Byrnes told the trustees that “if they were going to use the name museum over the door, they had to take on the obligation of what a museum is.” How, he asked, could the museum expect to borrow works of art from other institutions if it was unable to lend works from its own collection?
At that time, Byrnes says, the post-1945 emphasis of the museum was not yet set in stone. He was dismayed when the trustees voted against acquiring works by turn-of-the-century French painter Henri de Toulouse-Lautrec from the estate of Newport Beach yachtsman Baldwin M. Baldwin. (In 1988, his widow donated the 98 pieces to the San Diego Museum of Art.)
Some of Byrnes’ exhibition plans also were met with a lack of trustee enthusiasm because they had little to do with contemporary art, he says, citing a proposed exhibit commemorating the William Copley Gallery (a pioneering modernist gallery in Beverly Hills during the 1940s), which was dismissed as “old hat.”
Byrnes was feeling increasingly beleaguered. “I was politically taboo,” he says. “I was violently opposed to Nixon. Most of my trustees were, if anything, the right wing of the Republican Party.”
By the mid-’70s, another type of politics had asserted itself at the museum. In 1969, the board of trustees was composed of 23 women (including the 13 founders) and only five men; by fall of 1974, there were 24 men and 17 women.
The men, says a longtime museum supporter, “bought . . . their wives houses, cars, jewels, furs, clothes, vacations. They expected absolute loyalty in return.” Female board members who didn’t toe the line were no exception.
Members of the tiny, virtually all-female museum staff often felt they were not treated as professionals by the powerful male trustees. One former staffer recalls meeting with members of the board to discuss problems the staff was having with Byrnes, but “all they did was pat us on the shoulder.”
Yet the gap between Byrnes’ expectations and the trustees’ never closed. In early October, while the Foulkes exhibit was still up, executive committee member Leon Lyon sent Byrnes a no-nonsense letter requesting a status report on upcoming exhibitions.

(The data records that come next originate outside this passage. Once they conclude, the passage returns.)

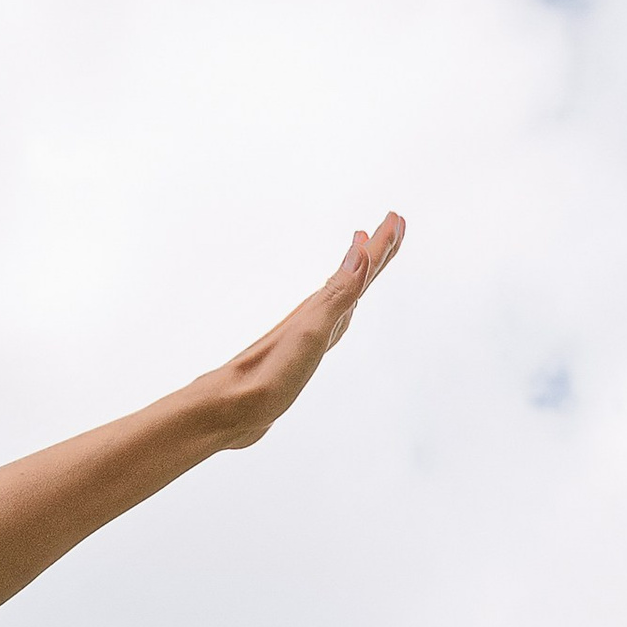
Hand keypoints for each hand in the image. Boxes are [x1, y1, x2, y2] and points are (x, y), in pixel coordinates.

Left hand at [213, 212, 404, 445]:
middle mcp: (315, 315)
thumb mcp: (310, 331)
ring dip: (359, 274)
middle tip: (394, 225)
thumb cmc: (269, 374)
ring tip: (367, 255)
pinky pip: (332, 323)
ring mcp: (307, 335)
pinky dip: (343, 309)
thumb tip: (361, 252)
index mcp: (321, 307)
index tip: (397, 217)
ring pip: (343, 296)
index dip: (381, 245)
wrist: (230, 409)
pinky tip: (341, 312)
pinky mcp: (301, 356)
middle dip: (376, 252)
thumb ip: (337, 294)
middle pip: (354, 276)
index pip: (359, 268)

Two days later, Byrnes replied that he would resign at the end of the year, citing the impossibility of organizing six large exhibitions a year while dealing with the museum’s daily administrative duties.
The board was especially frantic to find a new director because the museum was about to make a huge leap--to designing and building a home of its own on two acres pledged by the Irvine Co. The pledge was contingent on the museum’s ability to raise all the funding for the $500,000 building. A $1 million endowment drive was also in the wings.
But finding a seasoned museum director who was willing to come to a small art museum with no national profile proved very difficult. The long search began in October and didn’t end until 1 1/2 years later, in April, 1976, with the hiring of Harvey West, the dashing young director of the Henry Art Gallery at Washington State University.